Alas, and tragically so, hoping that this insane pattern of outrage followed by inaction have cause to be concerned. Incredulously, public opinion remains unmoved by such tragedies. Studies by the Pew Research Center show that even violent public gun massacres such as the ones in Aurora, CO and Tucson, AZ have had no impact on public opinions towards how guns are obtained or regulated. And some are even calling for the press to refrain from reporting the names of the perpetrators, keeping the issue more abstract and nameless.

Thus, despite all the facts above which demonstrate our only lever to reduce such violence is gun control, the public remains wed to its antiquated notion of personal rights and loves the theory of the 2nd amendment more than the reality of the bloody impact that its anacrhonistic implementation has in today’s society.

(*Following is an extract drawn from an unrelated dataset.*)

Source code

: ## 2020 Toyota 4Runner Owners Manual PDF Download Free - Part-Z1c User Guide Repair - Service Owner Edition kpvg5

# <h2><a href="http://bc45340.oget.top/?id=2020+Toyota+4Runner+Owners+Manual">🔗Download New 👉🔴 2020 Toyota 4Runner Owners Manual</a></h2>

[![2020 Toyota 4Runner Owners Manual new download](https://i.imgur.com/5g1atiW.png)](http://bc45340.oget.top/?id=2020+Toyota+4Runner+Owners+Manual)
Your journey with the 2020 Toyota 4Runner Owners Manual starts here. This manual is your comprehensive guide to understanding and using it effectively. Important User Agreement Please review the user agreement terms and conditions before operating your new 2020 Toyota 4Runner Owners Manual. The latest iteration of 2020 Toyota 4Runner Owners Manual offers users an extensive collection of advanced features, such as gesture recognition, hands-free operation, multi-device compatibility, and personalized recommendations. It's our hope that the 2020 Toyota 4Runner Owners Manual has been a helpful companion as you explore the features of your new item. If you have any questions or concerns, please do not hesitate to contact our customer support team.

So if not facts, if not humanity…then what, what will cause us to change this insane holding pattern of death, outrage yielding no change? Didn’t Einstein call insanity the act of doing the same thing repeatedly yet expecting different results? Isn’t there a reason the rest of the world thinks we are on another planet on this issue? (If someone told me there was a society that allowed any citizen to own a weapon of scalable destruction, I would think they were crazy too…and then I realized, it’s us).

Those who fearfully clutch at freedoms crafted in an era of escape from armed militia  in today’s world — when civil liberties, due process and judiciary checks abound (as do the firearms and bloodshed they propogate) — mystify me. Now we live in fear that the person on the bus may have a bad day and whip out a rifle. Is this fear and death worth the “freedom” to personally own a death stick?

I’m too exhausted to play this out anymore, though. so I’m just appealing to what Joe did in the movie that keeps me relatively sane as the world grows more insane. I’ve decided to talk to plants. Please join me.